The fare doesn't hold any surprises, either. Still, Scottsdale cowboys must have different eating customs from their brethren in South Phoenix, because Reata Pass, unlike T-Bone Steak House, offers a half-dozen appetizers. We tried the barbecue pork ribs, five moderately meaty critters in a sauce so mild that it couldn't raise a blister on the tongue of a Midwestern tourist. Fresh, hot onion rings, meanwhile, had a pleasing, right-out-of-the-fryer taste. Salad comes with all dinners. The ones we got looked like every one you've ever had--iceberg lettuce, a single cherry tomato and some sliced red onion--but a zippy, sweet-and-peppery Italian dressing made it palatable. The accompanying rolls had a commercial taste, but at least were fresh.

But no one moseyed up here for appetizers, salad or rolls. These folks want meat. And Reata Pass does a pretty good job accommodating them. The ten-ounce rib eye steak had a strong, beefy kick, but seemed to have been on the trail just a tad too long. Make sure your visiting Uncle Walter's canines are in good working condition before you let him order it.

The hefty, one-pound T-bone was a winner. It had a saddlebag full of flavor, and enough juice to require repeated napkin swipes at my chin.
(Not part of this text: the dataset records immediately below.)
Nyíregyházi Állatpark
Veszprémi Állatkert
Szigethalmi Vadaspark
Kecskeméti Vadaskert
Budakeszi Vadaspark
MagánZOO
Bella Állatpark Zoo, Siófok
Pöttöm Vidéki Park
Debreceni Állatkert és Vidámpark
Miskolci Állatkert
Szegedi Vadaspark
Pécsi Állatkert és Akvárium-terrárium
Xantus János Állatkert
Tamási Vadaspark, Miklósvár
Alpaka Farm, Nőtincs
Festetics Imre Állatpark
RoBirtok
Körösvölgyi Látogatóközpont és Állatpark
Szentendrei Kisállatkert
Both steaks, cooked medium-rare as we requested, were grilled over mesquite wood.

The pork chops turned out to be the most disappointing main dish, but not because they had sunk to some low standard. What we regretted was how close they had come to perfection.

Two thick hunks of trimmed, center-cut pork chops looked gorgeously grilled, but tasted seriously overcooked. Meat this handsome deserved better, as did my crestfallen pork-loving companion.

Finicky diners who can't handle slabs of meat can retreat to some specialties you'd never find on a chuck wagon, like halibut steak and sliced-chicken-breast salad. There's a half-pound burger, as well.

The main dishes all share the plate with those horrible, mushy corn cobbettes. A bowl of cowboy beans also tags along. They're very bland, but come studded with lots of fiery, whole yellow peppers. Make sure Aunt Edith doesn't mistakenly chow down one of these babies, or she's liable to fly back to Milwaukee without the aid of aircraft.

John Wayne never seemed particularly big on desserts (Watch it, pilgrim, that's my cheesecake"), and neither is Reata Pass. The boysenberry pie and the cherry cheesecake are unlikely to go down in Western annals.

But Reata Pass' reasonably priced grub, good-time Western atmosphere and cheery service make it a genuinely pleasant tourist stop. My advice: Drop your guests here, then give them a mule, a canteen and directions to Blythe.